Juin-Juillet 2025 ! C’est la période probable de démarrage de la phase I/II de BREN-02, le candidat phare de BrainEver dans la sclérose latérale amyotrophique. Les lots cliniques GMP de cette version recombinante de la protéine humaine Engrailed-1 (hEN1), qui joue un rôle crucial dans la protection et la survie des motoneurones touchés par des maladies neurodégénératives, sont prêts. Ils seront, dans un premier temps, administrés à une vingtaine de patients du Centre néerlandais pour la SLA, dirigé par le Pr Len Van den Berg, l’une des sommités mondiales dans ce domaine. Puis, en fonction des résultats de sécurité et d’efficacité, 150 patients supplémentaires viendront s’ajouter en provenance des Pays-Bas, de France et des États-Unis. Un véritable espoir pour la majorité des 450 000 patients atteints de sclérose latérale amyotrophique (SLA) dans le monde, avec 120 000 nouveaux cas diagnostiqués chaque année. À ce jour, la plupart des patients se trouvent sans option thérapeutique, à l’exception du Tofersen (Qalsody), développé par Biogen en partenariat avec Ionis Pharmaceuticals. Mais cette thérapie ne cible que les patients atteints de SLA liée à une mutation du gène SOD1, représentant environ 2 % des cas de SLA, soit 10 000 à 12 000 personnes dans le monde. Face à cela, la stratégie de BrainEver a l’avantage de s’appliquer à toutes les formes de scléroses latérales amyotrophiques, qu’elles soient d’origine génétique ou sporadique.

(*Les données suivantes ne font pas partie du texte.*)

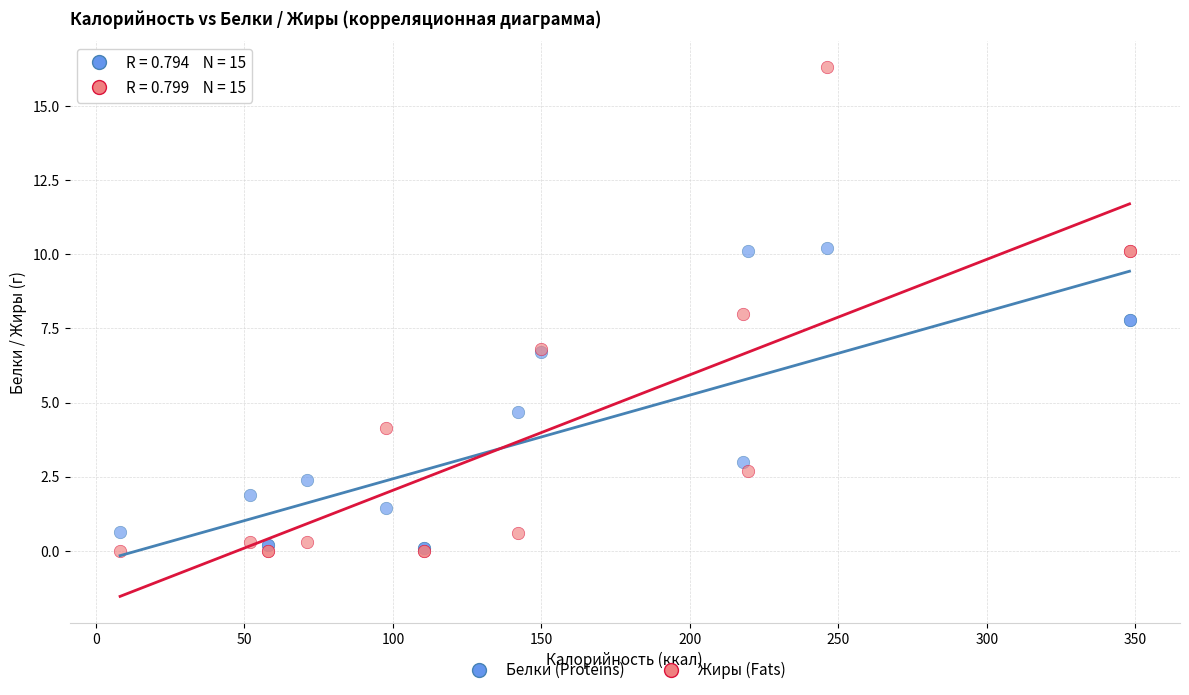

In the Белки (Proteins) series, what Y value is closest to 5?

4.7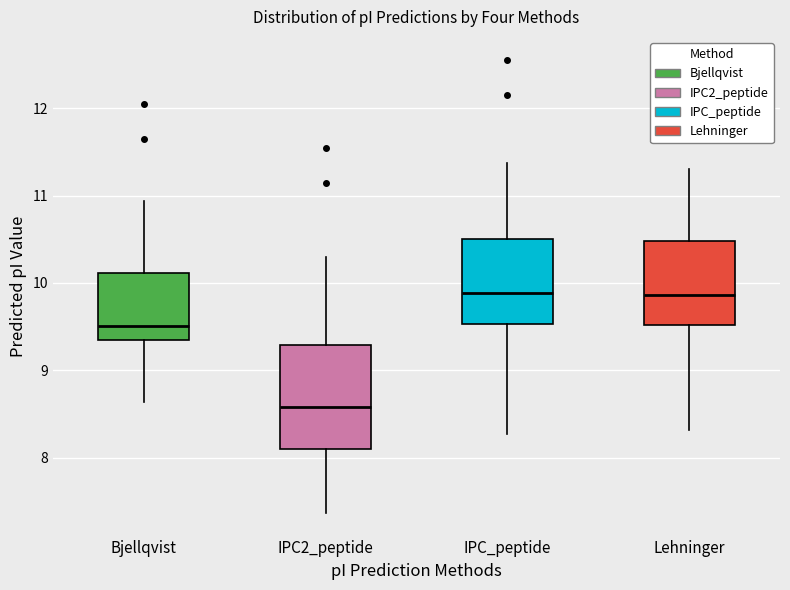

Where does the lower whisker of the box for IPC2_peptide end on the y-axis? The values are not printed on the chart, so give them approximately, as read against the axis.

7.4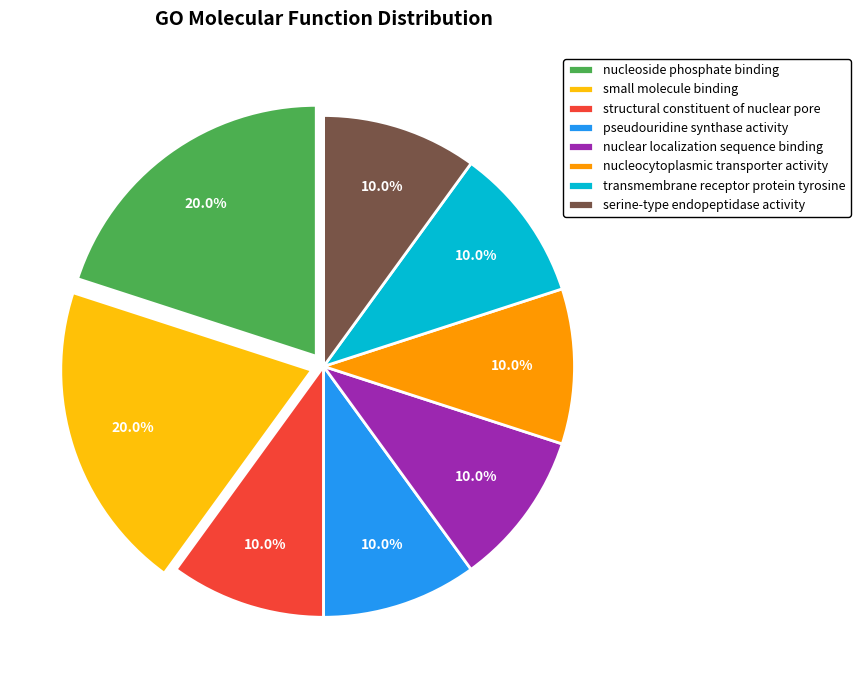

Does transmembrane receptor protein tyrosine account for over 50% of the chart?

No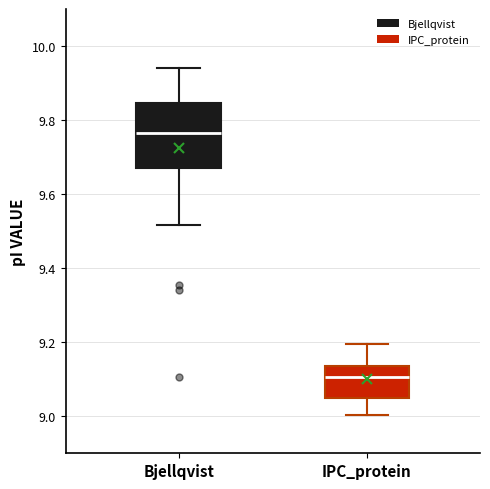

Reading left to right, read every box against the y-axis: the position of its median line, the range the box covers, and the ends of its whiskers. The values are not printed on the chart, so give them approximately, as read against the axis.

Bjellqvist: median 9.76, box 9.68 to 9.84, whiskers 9.52 to 9.94
IPC_protein: median 9.10, box 9.04 to 9.14, whiskers 9.00 to 9.20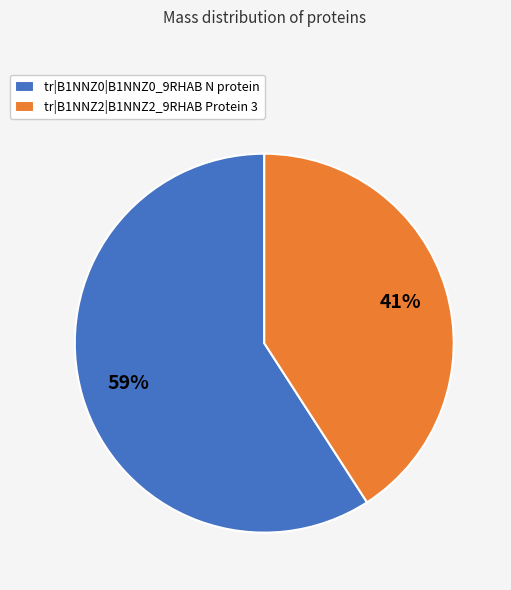

Does tr|B1NNZ0|B1NNZ0_9RHAB N protein account for over 50% of the chart?

Yes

Vers une approbation accélérée
L’entreprise, qui a levé depuis l’origine un peu plus de 20 M€, entend désormais boucler son tour B à 35 M€. L’exercice entamé en septembre 2023 devrait être finalisé prochainement. À l’époque, son projet HomeoSLA avait été sélectionné dans le cadre d’un appel à projets France 2030, dans la catégorie « Innovations en Biothérapies et Bioproduction », et l’entreprise avait décroché 8 M€ d’aides. « Sur le montant total recherché, nous avons d’ores et déjà deux family offices d’origine française qui se sont engagés pour 15 M€ », souligne Bernard Gilly, président et co-fondateur de BrainEver aux côtés d’Alain Prochiantz, professeur au Collège de France et également CSO. « Évidemment, Ibionext et Turenne remettent de l’argent en tant qu’investisseurs historiques et la BEI devrait également participer de façon importante car nous sommes lauréats de l’EIC 2022. » En outre, quelques fonds supplémentaires viendront également de la plateforme de crowdfunding Tubigo, sur laquelle un appel à financement a été ouvert. De quoi respecter la timeline, qui devrait déboucher, en cas de réussite, sur une demande d’approbation accélérée en 2027.